IV
L’INSTRUCTION ET L’ÉDUCATION

Dans les discussions sur la réforme de l’enseignement, un éminent orateur assurait que « l’hellénisme donne à l’esprit l’équilibre et l’harmonie d’un temple ». Cet équilibre de l’esprit ne suffit pas, sans doute, à créer l’équilibre des sentiments puisque les permanentes dissensions des anciens Grecs les conduisirent à la servitude.


Chaque phase d’une civilisation, différant des phases antérieures, nécessite une éducation adaptée aux besoins nouveaux et aux mentalités nouvelles. C’est méconnaître cette vérité banale qu’imposer à la jeunesse actuelle la culture gréco-latine du monde antique et du moyen âge.


Les défauts d’un peuple n’étant visibles qu’aux étrangers ne se corrigent guère. Tous connaissent l’infériorité de nos méthodes universitaires, mais comme nous ne l’apercevons pas, aucune réforme réelle n’est possible.


La nourriture intellectuelle donnée par l’instruction est comparable à la nourriture matérielle. Ce n’est pas ce qu’on mange qui nourrit, mais seulement ce qu’on digère.


Beaucoup de nos idées sociales seront transformées lorsqu’on découvrira qu’un ouvrier habile est intellectuellement fort supérieur à un bachelier médiocre.


Il n’est d’éducation utile que celle cultivant les aptitudes spéciales de chaque être. On obtient alors tout ce que l’élève peut donner sans exiger un inutile travail.
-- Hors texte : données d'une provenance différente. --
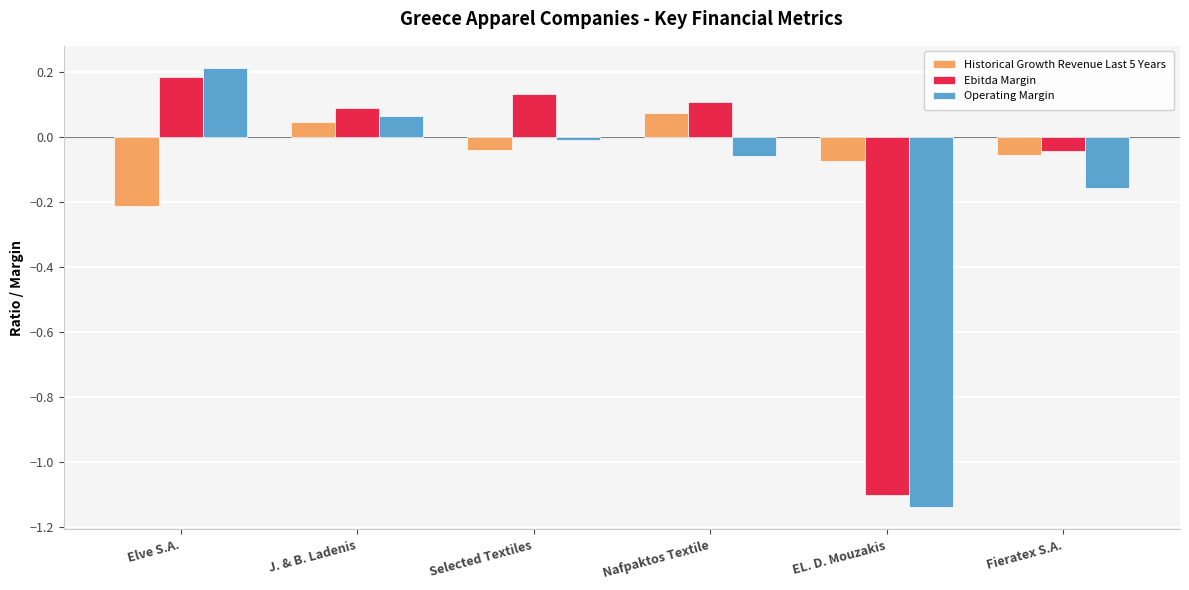

Which category has the highest value across all series?

Elve S.A.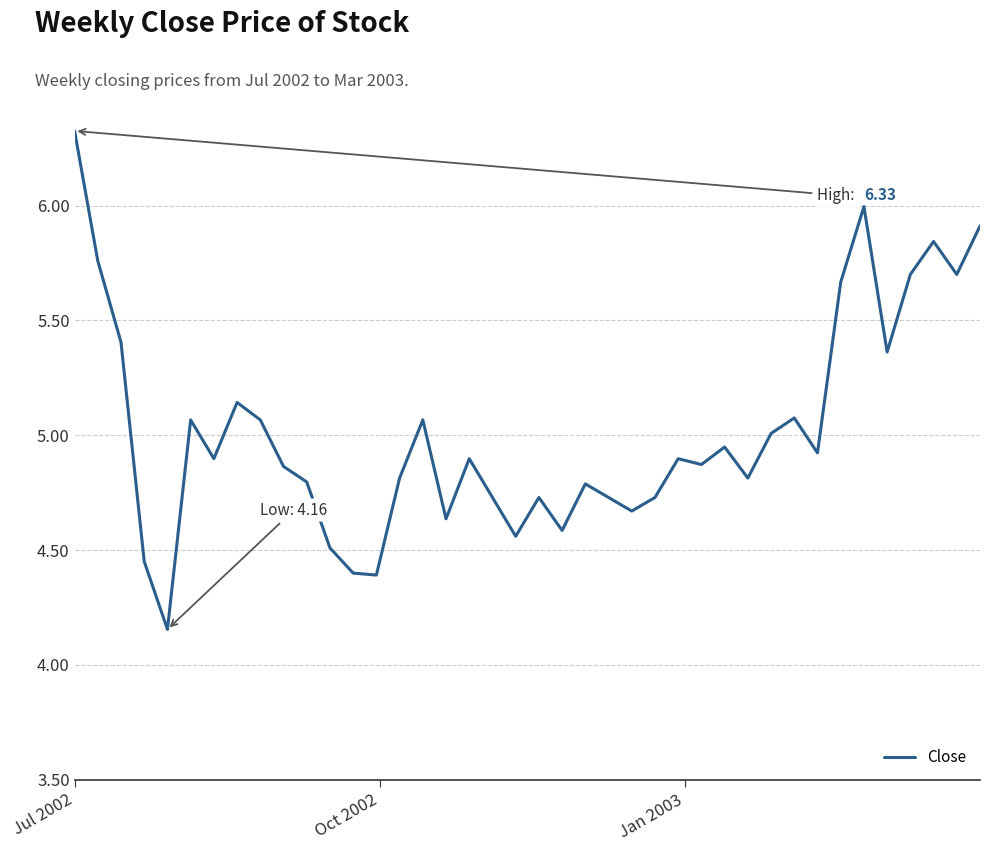

What is the greatest value displayed?

6.3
En imposant à tous les élèves une instruction identique, on obtient un minimum de rendement avec un maximum d’effort.


Une des erreurs latines qui ont le plus pesé sur la vie de nos colonies fut de croire que l’instruction classique permettait de franchir rapidement les étapes séparant la barbarie de la civilisation. Un nègre peut recevoir une éducation classique complète sans devenir un homme civilisé.


Les expériences permettant de remplacer la tête d’un insecte par celle d’un autre insecte de sexe différent ont montré que les femelles à tête de mâle prennent les instincts des mâles. On peut se demander si l’éducation masculine donnée au sexe féminin ne réalisera pas indirectement cette substitution.


Les méthodes propres à la culture de l’intelligence sont diverses. Pour agir sur le caractère, il n’en existe qu’une : la pratique des qualités à développer. L’initiative, la persévérance et la volonté ne s’acquièrent pas autrement.


Notre enseignement universitaire se transformera seulement quand il sera généralement admis que les livres ne suffisent pas à éduquer le caractère, la morale et l’intelligence.


C’est avec raison que les Anglais et les Américains attribuent une forte influence éducatrice aux jeux sportifs. Ces jeux enseignent, notamment, l’art d’obéir, sans lequel ne saurait s’acquérir l’art de commander.


Les peuples ayant découvert que l’éducation du caractère est plus importante que celle de l’intelligence sont très en avance sur ceux qui n’ont pas fait cette découverte. Les universités latines ne l’ont pas réalisée encore.


La grande habileté de la Prusse fut de transformer, grâce à son système d’éducation pratique et à sa discipline militaire, une poussière d’individualités médiocres, provenant de races diverses, en un bloc collectif très fort.


Après avoir constaté que, depuis la paix, le goût du travail, l’honnêteté professionnelle et la politesse disparaissaient de l’Allemagne, une revue germanique attribuait très justement cette décadence à ce que la jeunesse allemande n’est plus soumise à la discipline militaire.


Un système quelconque d’instruction ou d’éducation est parfait s’il réussit à créer des automatismes inconscients utiles. L’intelligence possède alors des serviteurs dociles prêts à exécuter ses ordres. Mal dressés, ils ne les exécutent pas.


La discipline peut remplacer bien des qualités. Aucune ne remplace la discipline.


L’intelligence est un vernis qui recouvre les sentiments mais ne les transforme pas.


Le temps et l’habitude usent rapidement l’amour mais fortifient au contraire l’amitié, même quand elle succède parfois à l’amour.


Le jugement sans volonté est aussi inutile que la volonté sans jugement.